TUESDAY, 30 APRIL 2013A new study reveals that pleasurable music engages reward-related neurocircuitry. Scientists found that discovering a new favourite song activates similar reward circuitry involved in the pleasure we get from delicious food or drugs like cocaine. In the study, conducted by Salimpoor and colleagues, 19 volunteers were played 30 second samples of 60 songs they had never heard before and were then asked to bid on how much they were willing to pay for each track. Whilst multiple brain regions were activated in response to a favourite song, only activity in the nucleus accumbens, part of the brain’s reward circuitry, was well correlated with how much participants were willing to pay.
It was already known that dopamine mediates the intense emotional response –‘chills’ – associated with a favourite piece of music. Dopamine, a neurochemical associated with reward, establishes and maintains behaviour that is biologically necessary. For instance, food, sex and drugs all produce intense pleasure and are associated with dopamine release in the striatum.
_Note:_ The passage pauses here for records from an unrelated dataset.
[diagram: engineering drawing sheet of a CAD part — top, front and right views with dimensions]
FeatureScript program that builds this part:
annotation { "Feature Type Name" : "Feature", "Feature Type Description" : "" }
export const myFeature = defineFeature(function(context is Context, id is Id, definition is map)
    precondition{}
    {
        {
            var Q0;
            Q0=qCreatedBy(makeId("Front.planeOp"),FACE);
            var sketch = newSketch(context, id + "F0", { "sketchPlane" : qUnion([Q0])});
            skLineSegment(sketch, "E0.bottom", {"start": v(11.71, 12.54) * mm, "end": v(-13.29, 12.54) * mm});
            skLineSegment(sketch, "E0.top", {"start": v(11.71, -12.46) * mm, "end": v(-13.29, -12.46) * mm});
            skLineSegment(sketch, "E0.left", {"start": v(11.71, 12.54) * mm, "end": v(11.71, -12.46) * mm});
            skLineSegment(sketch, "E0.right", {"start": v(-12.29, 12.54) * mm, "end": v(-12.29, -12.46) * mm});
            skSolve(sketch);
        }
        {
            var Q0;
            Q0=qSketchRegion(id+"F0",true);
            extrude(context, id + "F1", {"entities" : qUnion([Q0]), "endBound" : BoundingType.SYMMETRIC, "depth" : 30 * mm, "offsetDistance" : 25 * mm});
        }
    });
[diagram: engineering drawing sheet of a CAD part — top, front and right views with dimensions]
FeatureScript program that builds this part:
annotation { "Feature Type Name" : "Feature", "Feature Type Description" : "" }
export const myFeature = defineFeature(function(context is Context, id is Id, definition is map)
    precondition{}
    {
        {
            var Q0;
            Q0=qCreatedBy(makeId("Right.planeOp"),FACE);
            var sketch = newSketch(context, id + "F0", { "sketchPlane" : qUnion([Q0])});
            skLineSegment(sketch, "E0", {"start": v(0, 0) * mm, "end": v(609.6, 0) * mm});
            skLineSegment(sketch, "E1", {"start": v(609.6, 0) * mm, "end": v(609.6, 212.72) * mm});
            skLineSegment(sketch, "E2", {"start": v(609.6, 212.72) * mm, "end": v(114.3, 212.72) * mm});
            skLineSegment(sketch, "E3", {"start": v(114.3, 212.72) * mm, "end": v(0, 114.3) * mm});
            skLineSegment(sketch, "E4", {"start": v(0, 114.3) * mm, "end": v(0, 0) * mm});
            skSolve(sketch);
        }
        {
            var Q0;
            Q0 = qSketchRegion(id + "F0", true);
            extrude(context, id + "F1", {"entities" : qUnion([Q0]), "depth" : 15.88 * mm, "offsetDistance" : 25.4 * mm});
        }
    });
These findings help to explain how an abstract stimulus such as music, with no intrinsic reward value, moves people of all cultures.
The nucleus accumbens is not the only brain region involved in the musical experience. It appears that both cortical and subcortical regions work together to assign value to an abstract stimulus like music. The study found increased interactions between the nucleus accumbens and a number of cortical regions, in particular the superior temporal gyrus, when participants heard a new favourite song. The superior temporal gyrus encompasses the auditory cortex and acts like a music library, storing templates of previously heard music that are unique to each person. Thus, whilst music people like leads to similar brain activity in the nucleus accumbens, different tastes reflect a unique auditory cortex.
Salimpoor’s study provides neurochemical evidence that intense emotional responses to music involve ancient reward circuitry and are a first step in unravelling the neurobiological substrates of abstract forms of pleasure.